30 Juli 2024   15:03 Diperbarui: 30 Juli 2024   15:03 26
+
Laporkan Konten
Laporkan Akun
Kompasiana adalah platform blog. Konten ini menjadi tanggung jawab bloger dan tidak mewakili pandangan redaksi Kompas.

Dalam dinamika politik tanah air, benarkah Indonesia menganut demokrasi sejati? menurut pendapat oposisi, pemerintah sekarang termasuk pemerintahan yang tidak menghargai demokrasi, mewariskan politik dinasti, tidak menghargai aspirasi masyarakat terutama masyarakat yang sering melakukan demonstrasi.

Sudut pandang oposisi dipengaruhi oleh banyak hal, terutama oleh hasil pemilu, perubahan perkawanan di lingkup organisasi politik.

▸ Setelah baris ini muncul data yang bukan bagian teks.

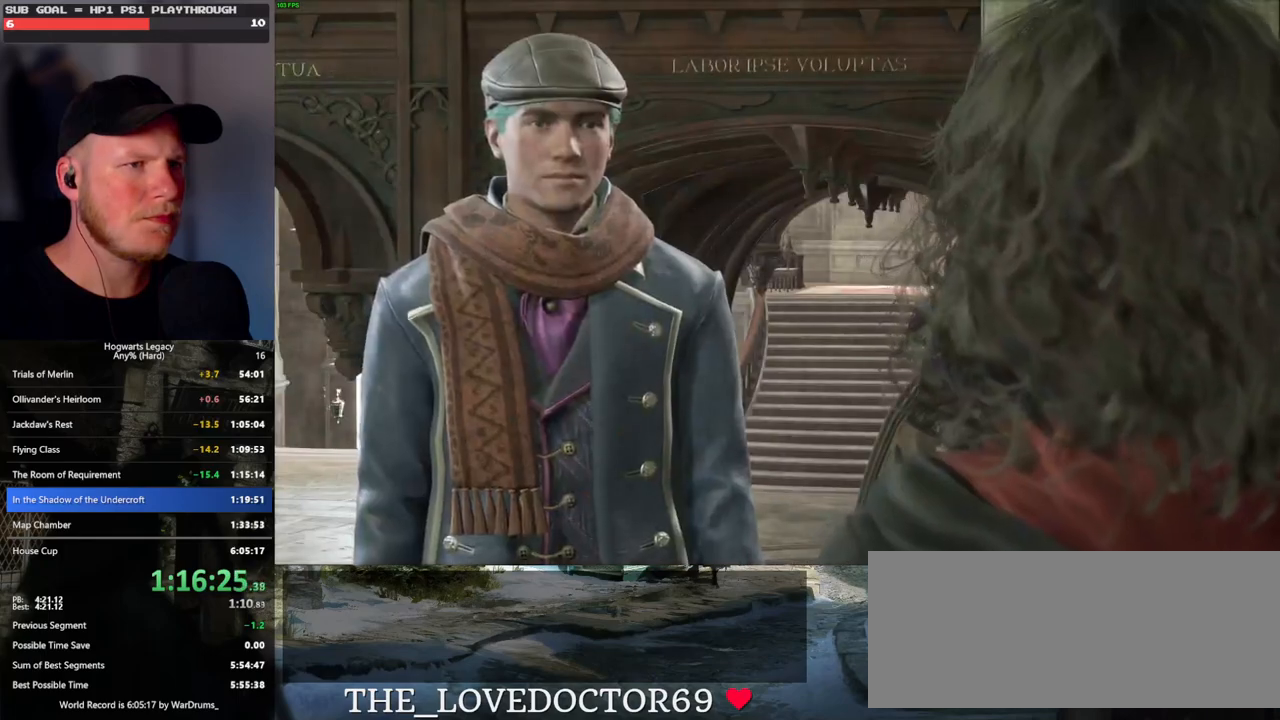
{"keys": ["q"], "mouse": [], "events": [[17, "space", "up"], [33, "q", "up"], [117, "mouse_wheel", "up"], [117, "q", "down"], [133, "space", "down"], [183, "q", "up"], [183, "space", "up"], [267, "q", "down"], [283, "space", "down"], [333, "space", "up"], [350, "q", "up"], [367, "mouse_wheel", "down"], [417, "q", "down"], [450, "mouse_wheel", "up"], [450, "space", "down"], [483, "space", "up"]]}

Pemahaman tentang pengkianat dalam dunia politik yang berbeda. Apa yang mendasari penulis membahas tentang sudut pandang antara penguasa dan oposisi. Sebab banyak simpang siur pendapat tentang  oposisi, pro pemerintah atau penguasa, wakil rakyat dan rakyat jelata.

Pengertian Oposisi dan perannya dalam Masyarakat

 Apa sih sebenarnya oposisi; Menurut KBBI oposisi adalah partai penentang di dewan perwakilan dan sebagainya yang menentang dan mengkritik pendapat atau kebijaksanaan politik golongan yang berkuasa.

Oposisi sering memanfaatkan kata-kata rakyat untuk menegasikan bahwa merekalah pembela rakyat yang menyuarakan ketidakadilan, suara-suara mereka yang merasa negara tidak hadir dan juga ketidakpedulian pemimpin negara dalam memperjuangkan kepentingan rakyat. Sementara negara dalam hal ini merasa sudah bekerja keras memperjuangkan kepentingan masyarakat, dengan program andalan, jaringan sosial, bantuan sosial subsidi pendidikan subsidi kesehatan dan berbagai bantuan lain.

Sementara di media sosial muncul wacana bahwa negara terlalu banyak hutang, banyak janji pemerintah / penguasa yang tidak ditepati. Ada yang berpikir pemerintah gagal mengawal Indonesia menjadi negara yang adil dengan bantuan merata pada seluruh masyarakat yang membutuhkan.

Padahal dalam negara ada sistem yang seharusnya berjalan. Pemerintah pusat atau eksekutif bekerja sama dengan DPR merumuskan anggaran pembelanjaan negara, pemerintah mengeksekusi kebijakan dan mendistribusikan anggaran ke daerah. Daerah diberi otonomi untuk memanfaatkan anggaran yang digelontorkan pemerintah pusat untuk kepentingan kesejahteraan masyarakat yang ada di daerah. Ternyata tidak sepenuhnya pemerintah daerah melaksanakan instruksi dari pusat. Banyak yang memanfaatkan jabatan dengan memotong bantuan keuangan dari pusat untuk kepentingan pribadi dan kepentingan partai. Muncullah pejabat yang korup yang tertangkap tangan menggelapkan uang untuk memperkaya diri dan kroni serta partai politik tempat bernaungnya.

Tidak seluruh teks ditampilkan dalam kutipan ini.